→ EXERCISE AIM
From the data below, retype exactly the lines starting with the one that contains "# Licensed under" and ending with the one that contains "FOREIGN sky130_fd_sc_lp__dlrtp_lp2 ;", both included.

→ EXTRACTED ENTRIES

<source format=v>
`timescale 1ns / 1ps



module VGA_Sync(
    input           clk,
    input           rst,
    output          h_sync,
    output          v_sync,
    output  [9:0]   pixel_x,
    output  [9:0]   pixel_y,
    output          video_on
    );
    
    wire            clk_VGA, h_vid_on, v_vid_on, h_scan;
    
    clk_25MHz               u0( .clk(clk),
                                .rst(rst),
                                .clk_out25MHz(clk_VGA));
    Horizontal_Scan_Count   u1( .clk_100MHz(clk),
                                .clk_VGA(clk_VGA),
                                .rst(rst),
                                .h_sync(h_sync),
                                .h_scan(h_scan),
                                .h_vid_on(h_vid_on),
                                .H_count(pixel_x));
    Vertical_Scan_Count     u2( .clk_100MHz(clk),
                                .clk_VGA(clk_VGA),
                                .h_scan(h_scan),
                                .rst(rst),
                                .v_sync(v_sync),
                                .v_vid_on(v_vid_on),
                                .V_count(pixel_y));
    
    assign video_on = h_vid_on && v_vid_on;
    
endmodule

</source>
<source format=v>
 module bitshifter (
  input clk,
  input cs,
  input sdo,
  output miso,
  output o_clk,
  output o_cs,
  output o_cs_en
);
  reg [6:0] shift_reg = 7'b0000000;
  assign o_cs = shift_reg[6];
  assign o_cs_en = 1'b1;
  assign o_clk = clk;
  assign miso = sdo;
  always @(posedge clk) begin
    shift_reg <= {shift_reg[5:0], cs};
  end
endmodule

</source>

---

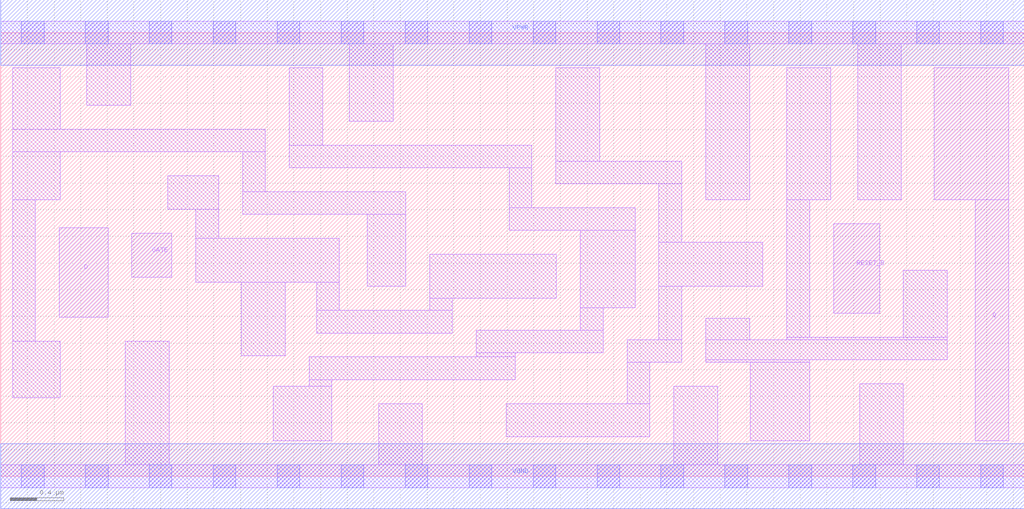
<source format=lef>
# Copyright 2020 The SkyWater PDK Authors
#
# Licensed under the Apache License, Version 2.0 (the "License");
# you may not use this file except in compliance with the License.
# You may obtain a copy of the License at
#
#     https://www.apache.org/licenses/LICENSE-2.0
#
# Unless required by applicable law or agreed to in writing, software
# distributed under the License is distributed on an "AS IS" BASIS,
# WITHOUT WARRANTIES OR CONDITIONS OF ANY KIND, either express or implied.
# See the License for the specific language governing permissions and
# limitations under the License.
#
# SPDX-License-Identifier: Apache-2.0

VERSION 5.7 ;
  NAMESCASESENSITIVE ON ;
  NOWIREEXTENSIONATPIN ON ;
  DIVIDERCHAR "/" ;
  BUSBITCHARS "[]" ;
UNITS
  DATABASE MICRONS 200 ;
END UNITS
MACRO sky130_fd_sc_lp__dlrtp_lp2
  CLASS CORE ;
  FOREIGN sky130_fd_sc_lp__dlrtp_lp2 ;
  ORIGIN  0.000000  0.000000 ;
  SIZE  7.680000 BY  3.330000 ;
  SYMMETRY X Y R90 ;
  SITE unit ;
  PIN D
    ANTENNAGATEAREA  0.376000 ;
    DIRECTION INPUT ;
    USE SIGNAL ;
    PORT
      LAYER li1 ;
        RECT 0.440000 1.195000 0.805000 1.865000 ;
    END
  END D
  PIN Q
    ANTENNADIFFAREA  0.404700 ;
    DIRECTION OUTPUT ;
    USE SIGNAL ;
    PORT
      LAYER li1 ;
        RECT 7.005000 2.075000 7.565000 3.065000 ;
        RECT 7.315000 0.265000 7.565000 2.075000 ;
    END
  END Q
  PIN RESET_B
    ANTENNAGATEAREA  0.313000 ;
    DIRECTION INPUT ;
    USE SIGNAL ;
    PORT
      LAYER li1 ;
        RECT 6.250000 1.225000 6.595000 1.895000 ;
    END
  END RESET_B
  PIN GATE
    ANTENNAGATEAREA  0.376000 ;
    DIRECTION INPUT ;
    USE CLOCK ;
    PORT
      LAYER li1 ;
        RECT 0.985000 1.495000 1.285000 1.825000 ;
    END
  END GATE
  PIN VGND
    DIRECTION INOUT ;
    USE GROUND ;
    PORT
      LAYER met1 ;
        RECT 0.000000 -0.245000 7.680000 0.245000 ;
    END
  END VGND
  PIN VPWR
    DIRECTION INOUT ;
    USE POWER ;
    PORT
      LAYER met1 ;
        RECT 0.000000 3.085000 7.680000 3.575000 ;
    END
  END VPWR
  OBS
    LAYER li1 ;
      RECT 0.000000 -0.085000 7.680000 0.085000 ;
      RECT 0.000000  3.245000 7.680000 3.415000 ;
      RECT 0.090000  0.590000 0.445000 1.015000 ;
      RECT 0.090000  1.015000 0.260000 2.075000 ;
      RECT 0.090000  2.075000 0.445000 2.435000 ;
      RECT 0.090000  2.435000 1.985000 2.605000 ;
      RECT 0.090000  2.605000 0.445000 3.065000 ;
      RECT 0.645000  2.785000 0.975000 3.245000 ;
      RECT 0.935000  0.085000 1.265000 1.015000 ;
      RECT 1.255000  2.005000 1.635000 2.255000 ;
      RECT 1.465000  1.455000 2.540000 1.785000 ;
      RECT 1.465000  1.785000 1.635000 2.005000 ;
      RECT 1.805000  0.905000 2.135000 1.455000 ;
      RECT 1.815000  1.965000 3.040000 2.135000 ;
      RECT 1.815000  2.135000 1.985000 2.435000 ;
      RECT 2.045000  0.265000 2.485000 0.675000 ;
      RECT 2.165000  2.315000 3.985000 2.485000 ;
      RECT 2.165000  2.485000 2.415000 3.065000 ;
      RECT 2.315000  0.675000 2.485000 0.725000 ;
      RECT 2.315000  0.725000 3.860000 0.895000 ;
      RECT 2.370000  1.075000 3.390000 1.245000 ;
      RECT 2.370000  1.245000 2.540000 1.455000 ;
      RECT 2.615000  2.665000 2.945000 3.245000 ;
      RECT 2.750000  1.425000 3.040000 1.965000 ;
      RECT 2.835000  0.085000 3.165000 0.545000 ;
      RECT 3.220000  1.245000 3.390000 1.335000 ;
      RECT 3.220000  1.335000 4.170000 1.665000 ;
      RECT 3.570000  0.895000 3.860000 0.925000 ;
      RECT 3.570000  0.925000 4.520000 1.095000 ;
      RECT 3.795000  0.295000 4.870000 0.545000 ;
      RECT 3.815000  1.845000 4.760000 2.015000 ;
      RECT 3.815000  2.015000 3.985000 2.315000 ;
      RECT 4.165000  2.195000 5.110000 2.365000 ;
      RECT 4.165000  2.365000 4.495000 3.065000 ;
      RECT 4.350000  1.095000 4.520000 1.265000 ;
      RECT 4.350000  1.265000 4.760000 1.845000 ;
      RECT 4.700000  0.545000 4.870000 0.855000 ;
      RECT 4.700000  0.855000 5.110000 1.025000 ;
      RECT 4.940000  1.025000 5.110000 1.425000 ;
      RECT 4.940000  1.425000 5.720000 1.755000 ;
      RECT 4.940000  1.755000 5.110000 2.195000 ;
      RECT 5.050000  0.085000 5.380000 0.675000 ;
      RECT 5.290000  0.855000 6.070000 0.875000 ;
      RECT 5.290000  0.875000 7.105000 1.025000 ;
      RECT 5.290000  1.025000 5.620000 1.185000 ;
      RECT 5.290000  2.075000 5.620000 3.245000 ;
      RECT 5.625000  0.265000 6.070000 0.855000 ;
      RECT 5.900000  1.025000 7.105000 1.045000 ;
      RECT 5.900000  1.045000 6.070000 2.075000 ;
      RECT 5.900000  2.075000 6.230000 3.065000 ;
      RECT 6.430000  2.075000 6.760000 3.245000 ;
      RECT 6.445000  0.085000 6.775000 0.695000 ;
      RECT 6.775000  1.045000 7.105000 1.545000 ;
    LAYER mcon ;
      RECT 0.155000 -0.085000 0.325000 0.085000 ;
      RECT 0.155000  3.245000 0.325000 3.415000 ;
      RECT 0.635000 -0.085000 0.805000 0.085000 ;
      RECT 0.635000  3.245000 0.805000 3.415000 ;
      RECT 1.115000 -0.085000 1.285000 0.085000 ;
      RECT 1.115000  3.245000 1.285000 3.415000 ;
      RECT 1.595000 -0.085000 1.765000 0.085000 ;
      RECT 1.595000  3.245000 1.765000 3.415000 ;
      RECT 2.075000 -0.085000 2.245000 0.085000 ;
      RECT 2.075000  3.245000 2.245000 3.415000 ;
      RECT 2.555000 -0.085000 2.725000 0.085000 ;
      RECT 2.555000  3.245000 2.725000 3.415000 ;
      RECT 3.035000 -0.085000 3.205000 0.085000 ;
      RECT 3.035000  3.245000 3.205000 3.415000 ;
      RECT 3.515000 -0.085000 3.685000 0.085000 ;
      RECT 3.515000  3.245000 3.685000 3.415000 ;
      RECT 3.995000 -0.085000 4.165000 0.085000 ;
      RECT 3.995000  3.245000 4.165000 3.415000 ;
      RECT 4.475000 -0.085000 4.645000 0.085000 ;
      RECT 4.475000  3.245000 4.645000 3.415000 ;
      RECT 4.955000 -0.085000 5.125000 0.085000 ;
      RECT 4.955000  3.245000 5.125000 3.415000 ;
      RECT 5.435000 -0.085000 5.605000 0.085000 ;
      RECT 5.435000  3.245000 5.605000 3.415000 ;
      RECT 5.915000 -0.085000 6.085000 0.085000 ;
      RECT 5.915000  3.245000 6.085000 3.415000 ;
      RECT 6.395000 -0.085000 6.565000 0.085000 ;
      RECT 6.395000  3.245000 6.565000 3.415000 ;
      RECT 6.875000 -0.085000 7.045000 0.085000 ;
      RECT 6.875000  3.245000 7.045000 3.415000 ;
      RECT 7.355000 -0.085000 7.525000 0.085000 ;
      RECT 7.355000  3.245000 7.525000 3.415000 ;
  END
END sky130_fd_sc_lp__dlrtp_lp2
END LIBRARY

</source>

→ ANSWER
# Licensed under the Apache License, Version 2.0 (the "License");
# you may not use this file except in compliance with the License.
# You may obtain a copy of the License at
#
#     https://www.apache.org/licenses/LICENSE-2.0
#
# Unless required by applicable law or agreed to in writing, software
# distributed under the License is distributed on an "AS IS" BASIS,
# WITHOUT WARRANTIES OR CONDITIONS OF ANY KIND, either express or implied.
# See the License for the specific language governing permissions and
# limitations under the License.
#
# SPDX-License-Identifier: Apache-2.0

VERSION 5.7 ;
  NAMESCASESENSITIVE ON ;
  NOWIREEXTENSIONATPIN ON ;
  DIVIDERCHAR "/" ;
  BUSBITCHARS "[]" ;
UNITS
  DATABASE MICRONS 200 ;
END UNITS
MACRO sky130_fd_sc_lp__dlrtp_lp2
  CLASS CORE ;
  FOREIGN sky130_fd_sc_lp__dlrtp_lp2 ;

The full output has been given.